_Assigned task_:
Rewrite the lines from the start of the records through the line that contains "uso de nuestros", inclusive, replacing "visitantes" with "usuarios" and leaving everything else unchanged. Return only those lines.

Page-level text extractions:
────

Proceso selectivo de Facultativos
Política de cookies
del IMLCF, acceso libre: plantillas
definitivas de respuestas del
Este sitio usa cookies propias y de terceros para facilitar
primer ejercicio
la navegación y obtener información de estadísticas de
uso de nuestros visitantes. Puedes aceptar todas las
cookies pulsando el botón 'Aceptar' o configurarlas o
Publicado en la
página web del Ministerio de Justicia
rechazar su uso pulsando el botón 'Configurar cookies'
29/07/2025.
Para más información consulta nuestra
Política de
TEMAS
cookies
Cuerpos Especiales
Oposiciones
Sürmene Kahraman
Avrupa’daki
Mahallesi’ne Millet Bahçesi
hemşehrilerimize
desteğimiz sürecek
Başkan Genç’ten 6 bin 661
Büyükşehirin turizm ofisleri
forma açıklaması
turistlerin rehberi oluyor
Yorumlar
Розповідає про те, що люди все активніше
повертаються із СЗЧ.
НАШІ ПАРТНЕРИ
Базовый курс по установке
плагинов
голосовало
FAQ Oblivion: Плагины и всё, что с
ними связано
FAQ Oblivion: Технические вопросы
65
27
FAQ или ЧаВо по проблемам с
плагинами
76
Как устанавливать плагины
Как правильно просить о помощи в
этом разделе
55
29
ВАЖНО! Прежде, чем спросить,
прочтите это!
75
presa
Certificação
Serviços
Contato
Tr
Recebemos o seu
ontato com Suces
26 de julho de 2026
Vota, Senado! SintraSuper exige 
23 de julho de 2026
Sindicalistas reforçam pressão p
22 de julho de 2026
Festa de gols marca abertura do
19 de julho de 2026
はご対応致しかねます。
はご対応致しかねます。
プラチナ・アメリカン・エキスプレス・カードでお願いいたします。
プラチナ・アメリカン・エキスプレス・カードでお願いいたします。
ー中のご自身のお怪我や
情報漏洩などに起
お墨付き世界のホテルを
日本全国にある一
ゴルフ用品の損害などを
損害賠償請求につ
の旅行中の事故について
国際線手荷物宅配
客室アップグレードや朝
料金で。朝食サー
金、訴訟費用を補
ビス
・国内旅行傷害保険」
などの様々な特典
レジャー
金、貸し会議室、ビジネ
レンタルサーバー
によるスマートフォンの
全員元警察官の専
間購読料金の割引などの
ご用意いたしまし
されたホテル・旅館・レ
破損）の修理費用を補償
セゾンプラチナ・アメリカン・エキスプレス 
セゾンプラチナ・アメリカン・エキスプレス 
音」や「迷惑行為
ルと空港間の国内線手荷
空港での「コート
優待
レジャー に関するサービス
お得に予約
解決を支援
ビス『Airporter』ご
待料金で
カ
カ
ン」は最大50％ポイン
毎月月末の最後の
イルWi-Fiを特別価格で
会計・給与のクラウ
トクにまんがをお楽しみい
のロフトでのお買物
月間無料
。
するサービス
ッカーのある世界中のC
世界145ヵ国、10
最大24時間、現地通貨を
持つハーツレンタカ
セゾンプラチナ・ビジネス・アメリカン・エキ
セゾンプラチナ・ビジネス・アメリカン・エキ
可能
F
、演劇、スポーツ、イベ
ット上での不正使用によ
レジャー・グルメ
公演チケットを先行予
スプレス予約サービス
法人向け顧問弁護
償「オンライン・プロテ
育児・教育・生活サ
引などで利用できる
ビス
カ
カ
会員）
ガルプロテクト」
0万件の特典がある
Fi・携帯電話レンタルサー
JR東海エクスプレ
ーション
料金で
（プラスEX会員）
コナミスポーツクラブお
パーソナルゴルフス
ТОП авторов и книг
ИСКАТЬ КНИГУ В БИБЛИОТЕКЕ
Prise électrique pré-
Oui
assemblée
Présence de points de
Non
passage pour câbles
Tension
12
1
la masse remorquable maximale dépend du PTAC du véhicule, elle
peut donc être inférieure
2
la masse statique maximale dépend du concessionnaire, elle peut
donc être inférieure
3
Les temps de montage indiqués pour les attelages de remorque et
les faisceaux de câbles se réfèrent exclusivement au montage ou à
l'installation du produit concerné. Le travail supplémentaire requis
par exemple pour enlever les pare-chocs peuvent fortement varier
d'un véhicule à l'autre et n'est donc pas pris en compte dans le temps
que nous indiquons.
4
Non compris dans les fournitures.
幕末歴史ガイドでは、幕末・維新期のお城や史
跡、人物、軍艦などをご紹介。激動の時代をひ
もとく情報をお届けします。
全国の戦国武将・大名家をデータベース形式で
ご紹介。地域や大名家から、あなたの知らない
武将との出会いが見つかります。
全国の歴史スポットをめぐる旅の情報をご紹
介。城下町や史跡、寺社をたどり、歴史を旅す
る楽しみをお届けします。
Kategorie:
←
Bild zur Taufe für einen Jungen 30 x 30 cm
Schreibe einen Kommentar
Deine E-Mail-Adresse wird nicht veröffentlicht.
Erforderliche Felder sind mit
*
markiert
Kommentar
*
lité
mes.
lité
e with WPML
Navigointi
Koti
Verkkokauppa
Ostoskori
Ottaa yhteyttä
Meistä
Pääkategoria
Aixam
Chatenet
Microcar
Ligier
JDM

────

_Solution for this problem_:
Proceso selectivo de Facultativos
Política de cookies
del IMLCF, acceso libre: plantillas
definitivas de respuestas del
Este sitio usa cookies propias y de terceros para facilitar
primer ejercicio
la navegación y obtener información de estadísticas de
uso de nuestros usuarios. Puedes aceptar todas las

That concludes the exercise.